1. Autotroph 2. Heterotroph 3. Biomass 4. Trophic Level 5. Decomposers

Use the correct key term to complete each of the following sentences.

1. ________ are types of heterotrophs that break down dead and decaying organisms.

2. ________ shows the mass or organisms in each trophic level.

3. Conservation of ________ states that matter cannot be created or destroyed.

Reviewing Main Ideas

Use the picture above to answer question 1–3.

1. Which organism(s) between W, X, Y, and Z, represent a herbivore?

a. W b. X c. W, X, and Y d. W, and Y

2. Which organism(s) between W, X, Y, and Z, represent a secondary consumer?

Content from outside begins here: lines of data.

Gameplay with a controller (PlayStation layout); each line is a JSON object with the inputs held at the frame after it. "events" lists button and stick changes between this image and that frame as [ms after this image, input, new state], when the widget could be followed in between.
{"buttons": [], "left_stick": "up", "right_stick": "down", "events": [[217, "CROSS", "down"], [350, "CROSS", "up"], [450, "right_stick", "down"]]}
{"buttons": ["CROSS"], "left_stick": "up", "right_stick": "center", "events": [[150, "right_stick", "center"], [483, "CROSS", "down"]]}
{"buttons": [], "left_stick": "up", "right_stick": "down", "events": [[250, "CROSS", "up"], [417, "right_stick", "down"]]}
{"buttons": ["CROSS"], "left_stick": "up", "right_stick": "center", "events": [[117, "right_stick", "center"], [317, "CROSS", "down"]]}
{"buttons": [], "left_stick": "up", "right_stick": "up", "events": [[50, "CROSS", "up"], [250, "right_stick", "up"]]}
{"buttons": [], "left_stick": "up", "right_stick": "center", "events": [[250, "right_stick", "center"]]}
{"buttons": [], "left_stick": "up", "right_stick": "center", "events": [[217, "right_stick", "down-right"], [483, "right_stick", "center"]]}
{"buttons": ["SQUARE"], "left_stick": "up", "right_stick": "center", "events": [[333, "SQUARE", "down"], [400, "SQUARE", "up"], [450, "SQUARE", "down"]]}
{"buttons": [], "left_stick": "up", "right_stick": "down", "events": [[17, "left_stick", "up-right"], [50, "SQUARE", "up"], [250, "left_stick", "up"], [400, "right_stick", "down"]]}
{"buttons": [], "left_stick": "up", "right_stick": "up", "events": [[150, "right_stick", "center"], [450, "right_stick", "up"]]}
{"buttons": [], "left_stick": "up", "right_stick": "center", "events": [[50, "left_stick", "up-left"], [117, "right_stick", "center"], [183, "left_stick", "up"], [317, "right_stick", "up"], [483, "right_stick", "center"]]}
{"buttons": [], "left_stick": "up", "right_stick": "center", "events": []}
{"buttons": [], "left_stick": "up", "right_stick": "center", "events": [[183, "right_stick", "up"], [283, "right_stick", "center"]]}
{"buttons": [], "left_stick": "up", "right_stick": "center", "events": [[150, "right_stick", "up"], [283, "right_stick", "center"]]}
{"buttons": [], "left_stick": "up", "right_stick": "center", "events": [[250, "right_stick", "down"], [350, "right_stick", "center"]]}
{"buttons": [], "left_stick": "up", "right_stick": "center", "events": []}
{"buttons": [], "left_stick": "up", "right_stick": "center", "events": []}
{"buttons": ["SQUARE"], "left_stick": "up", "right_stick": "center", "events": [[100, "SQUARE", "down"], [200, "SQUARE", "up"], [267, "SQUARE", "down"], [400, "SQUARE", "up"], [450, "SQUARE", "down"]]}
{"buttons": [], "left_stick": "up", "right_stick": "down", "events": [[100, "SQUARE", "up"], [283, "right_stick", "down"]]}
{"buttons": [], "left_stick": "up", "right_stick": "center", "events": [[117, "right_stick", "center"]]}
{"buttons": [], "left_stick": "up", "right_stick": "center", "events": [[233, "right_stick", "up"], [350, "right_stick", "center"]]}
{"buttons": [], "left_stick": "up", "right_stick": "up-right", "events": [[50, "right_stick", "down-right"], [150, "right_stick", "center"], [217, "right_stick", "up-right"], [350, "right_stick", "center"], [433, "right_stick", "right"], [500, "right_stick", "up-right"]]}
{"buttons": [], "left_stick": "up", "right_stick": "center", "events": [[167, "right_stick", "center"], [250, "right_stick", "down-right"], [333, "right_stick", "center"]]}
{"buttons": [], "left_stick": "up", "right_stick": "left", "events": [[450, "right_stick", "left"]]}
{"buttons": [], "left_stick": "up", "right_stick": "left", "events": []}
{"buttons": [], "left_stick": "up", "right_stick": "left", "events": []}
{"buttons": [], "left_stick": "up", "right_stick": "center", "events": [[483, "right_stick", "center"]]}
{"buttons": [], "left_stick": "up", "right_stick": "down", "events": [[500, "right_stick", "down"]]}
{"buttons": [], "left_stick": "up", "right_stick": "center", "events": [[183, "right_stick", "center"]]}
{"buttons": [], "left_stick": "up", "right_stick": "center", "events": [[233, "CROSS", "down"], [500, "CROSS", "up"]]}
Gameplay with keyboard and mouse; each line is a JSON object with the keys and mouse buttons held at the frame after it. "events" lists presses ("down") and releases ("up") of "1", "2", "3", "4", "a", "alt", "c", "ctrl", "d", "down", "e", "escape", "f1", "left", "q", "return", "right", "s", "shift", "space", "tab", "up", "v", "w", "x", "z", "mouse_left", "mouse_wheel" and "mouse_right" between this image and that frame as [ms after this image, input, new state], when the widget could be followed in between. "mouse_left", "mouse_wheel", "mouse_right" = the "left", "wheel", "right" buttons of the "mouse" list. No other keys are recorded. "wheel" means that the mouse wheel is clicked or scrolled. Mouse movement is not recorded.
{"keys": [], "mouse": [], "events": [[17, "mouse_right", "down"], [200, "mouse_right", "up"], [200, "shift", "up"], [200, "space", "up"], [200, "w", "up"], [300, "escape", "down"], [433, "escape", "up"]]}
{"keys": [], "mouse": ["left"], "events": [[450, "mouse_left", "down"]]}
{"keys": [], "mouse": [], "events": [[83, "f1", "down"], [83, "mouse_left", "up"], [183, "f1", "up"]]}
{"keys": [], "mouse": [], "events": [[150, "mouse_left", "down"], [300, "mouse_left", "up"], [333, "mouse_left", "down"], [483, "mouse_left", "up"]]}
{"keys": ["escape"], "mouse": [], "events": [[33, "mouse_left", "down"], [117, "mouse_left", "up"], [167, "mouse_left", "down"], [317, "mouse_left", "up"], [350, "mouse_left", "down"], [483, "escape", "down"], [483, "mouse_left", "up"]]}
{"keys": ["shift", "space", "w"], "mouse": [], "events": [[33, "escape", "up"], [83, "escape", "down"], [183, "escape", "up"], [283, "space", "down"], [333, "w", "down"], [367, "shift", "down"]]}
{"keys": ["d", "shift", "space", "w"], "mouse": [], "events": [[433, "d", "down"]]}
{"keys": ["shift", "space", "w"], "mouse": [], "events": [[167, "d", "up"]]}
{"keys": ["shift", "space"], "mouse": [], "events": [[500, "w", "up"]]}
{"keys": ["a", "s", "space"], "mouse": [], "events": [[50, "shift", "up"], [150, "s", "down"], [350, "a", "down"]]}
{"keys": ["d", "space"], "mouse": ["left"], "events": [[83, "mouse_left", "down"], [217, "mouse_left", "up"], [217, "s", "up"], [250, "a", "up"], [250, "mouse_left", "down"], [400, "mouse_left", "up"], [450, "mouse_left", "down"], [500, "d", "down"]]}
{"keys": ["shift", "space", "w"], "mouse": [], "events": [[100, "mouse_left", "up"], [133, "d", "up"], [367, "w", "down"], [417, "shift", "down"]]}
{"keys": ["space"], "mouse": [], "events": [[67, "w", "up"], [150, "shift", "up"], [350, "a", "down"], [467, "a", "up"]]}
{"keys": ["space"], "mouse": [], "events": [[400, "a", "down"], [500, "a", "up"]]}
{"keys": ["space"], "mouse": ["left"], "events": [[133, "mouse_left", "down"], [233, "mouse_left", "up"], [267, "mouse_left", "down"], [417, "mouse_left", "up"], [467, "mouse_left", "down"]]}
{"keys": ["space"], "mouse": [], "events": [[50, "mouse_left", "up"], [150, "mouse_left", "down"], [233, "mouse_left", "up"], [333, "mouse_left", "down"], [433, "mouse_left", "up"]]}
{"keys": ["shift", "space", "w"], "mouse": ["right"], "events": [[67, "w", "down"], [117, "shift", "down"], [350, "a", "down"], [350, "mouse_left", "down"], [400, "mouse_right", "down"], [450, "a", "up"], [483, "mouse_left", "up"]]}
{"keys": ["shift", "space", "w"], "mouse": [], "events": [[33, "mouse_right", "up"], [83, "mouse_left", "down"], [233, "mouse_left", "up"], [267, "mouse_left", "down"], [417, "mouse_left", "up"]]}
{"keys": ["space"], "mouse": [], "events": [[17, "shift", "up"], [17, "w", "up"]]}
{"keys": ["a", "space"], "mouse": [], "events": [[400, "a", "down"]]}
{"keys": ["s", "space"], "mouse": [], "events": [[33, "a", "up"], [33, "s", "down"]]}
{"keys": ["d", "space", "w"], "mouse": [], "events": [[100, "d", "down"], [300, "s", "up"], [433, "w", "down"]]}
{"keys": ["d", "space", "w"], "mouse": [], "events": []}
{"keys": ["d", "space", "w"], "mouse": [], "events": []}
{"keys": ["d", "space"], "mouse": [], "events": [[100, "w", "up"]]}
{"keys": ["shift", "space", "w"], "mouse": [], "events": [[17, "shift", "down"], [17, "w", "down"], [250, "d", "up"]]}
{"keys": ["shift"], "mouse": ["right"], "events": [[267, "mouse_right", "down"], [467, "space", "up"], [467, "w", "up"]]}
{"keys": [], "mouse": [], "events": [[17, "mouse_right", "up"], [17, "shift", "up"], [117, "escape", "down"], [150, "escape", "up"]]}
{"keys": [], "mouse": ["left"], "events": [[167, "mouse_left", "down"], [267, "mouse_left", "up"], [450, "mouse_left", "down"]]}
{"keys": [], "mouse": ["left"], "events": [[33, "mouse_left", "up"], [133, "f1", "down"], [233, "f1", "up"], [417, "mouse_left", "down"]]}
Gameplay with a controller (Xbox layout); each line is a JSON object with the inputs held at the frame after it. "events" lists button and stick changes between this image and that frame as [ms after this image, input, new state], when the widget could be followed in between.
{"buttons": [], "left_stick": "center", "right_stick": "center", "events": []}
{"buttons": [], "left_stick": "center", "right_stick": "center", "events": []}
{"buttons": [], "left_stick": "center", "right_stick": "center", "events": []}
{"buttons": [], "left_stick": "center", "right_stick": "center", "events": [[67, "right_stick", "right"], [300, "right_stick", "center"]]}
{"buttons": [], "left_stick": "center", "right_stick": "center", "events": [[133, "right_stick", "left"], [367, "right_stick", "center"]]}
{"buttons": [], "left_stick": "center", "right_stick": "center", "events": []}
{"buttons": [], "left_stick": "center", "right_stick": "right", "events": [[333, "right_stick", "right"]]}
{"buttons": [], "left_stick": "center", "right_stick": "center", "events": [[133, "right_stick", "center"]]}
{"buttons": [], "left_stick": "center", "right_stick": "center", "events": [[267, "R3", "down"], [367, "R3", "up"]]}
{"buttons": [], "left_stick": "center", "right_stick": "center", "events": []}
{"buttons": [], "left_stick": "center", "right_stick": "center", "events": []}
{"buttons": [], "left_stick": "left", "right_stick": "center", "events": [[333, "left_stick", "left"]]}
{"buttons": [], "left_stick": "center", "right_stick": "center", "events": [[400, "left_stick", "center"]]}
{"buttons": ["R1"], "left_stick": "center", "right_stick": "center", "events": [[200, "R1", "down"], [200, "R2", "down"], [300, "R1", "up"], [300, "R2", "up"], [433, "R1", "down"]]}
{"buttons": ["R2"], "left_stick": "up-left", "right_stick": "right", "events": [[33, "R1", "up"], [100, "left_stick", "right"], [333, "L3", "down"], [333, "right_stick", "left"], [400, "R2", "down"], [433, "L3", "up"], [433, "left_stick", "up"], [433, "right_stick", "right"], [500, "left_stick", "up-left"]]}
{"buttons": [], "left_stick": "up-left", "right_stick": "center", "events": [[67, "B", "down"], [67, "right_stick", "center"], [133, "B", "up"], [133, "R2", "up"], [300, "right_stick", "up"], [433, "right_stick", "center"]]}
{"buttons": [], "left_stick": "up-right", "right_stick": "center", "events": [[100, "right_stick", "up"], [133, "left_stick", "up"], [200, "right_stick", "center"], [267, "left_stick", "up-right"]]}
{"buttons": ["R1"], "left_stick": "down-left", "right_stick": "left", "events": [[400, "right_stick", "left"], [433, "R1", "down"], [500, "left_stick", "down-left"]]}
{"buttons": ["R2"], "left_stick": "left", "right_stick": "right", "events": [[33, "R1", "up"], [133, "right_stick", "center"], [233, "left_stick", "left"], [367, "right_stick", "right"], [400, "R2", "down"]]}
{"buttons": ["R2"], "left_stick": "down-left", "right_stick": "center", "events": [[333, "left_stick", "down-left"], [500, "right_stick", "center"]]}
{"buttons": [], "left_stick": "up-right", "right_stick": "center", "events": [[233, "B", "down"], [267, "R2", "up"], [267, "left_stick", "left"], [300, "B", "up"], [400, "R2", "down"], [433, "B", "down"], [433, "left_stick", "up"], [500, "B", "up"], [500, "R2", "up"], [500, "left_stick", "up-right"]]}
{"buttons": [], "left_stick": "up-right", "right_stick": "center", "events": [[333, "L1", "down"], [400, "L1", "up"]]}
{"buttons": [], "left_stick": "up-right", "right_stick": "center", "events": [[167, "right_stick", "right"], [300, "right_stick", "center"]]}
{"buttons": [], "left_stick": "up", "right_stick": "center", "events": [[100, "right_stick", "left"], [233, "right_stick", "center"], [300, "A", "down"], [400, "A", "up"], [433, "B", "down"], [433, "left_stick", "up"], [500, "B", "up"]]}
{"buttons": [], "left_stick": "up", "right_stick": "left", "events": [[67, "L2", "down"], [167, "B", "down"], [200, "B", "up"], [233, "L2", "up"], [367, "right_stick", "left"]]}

a. X b. W and Y c. W, Y, and Z d. Z

3. Which organism between W, X, Y, and

Z, represents the apex predator in the food web?

a. W b. X c. Y d. Z

4. How much energy is transferred from

one trophic level to the next? a. 90% b. 20% c. 50% d. 10%

Making Connections

1. Explain the role of photosynthesis and cellular respiration in the cycling of matter and the flow of energy through the ecosystem.

2. How would removing a species from a food web affect the remaining organisms in the food web?

3. Describe the relationship between producer, herbivore, and carnivore.

4. Explain why scientists say that decomposers can be found anywhere on an energy pyramid.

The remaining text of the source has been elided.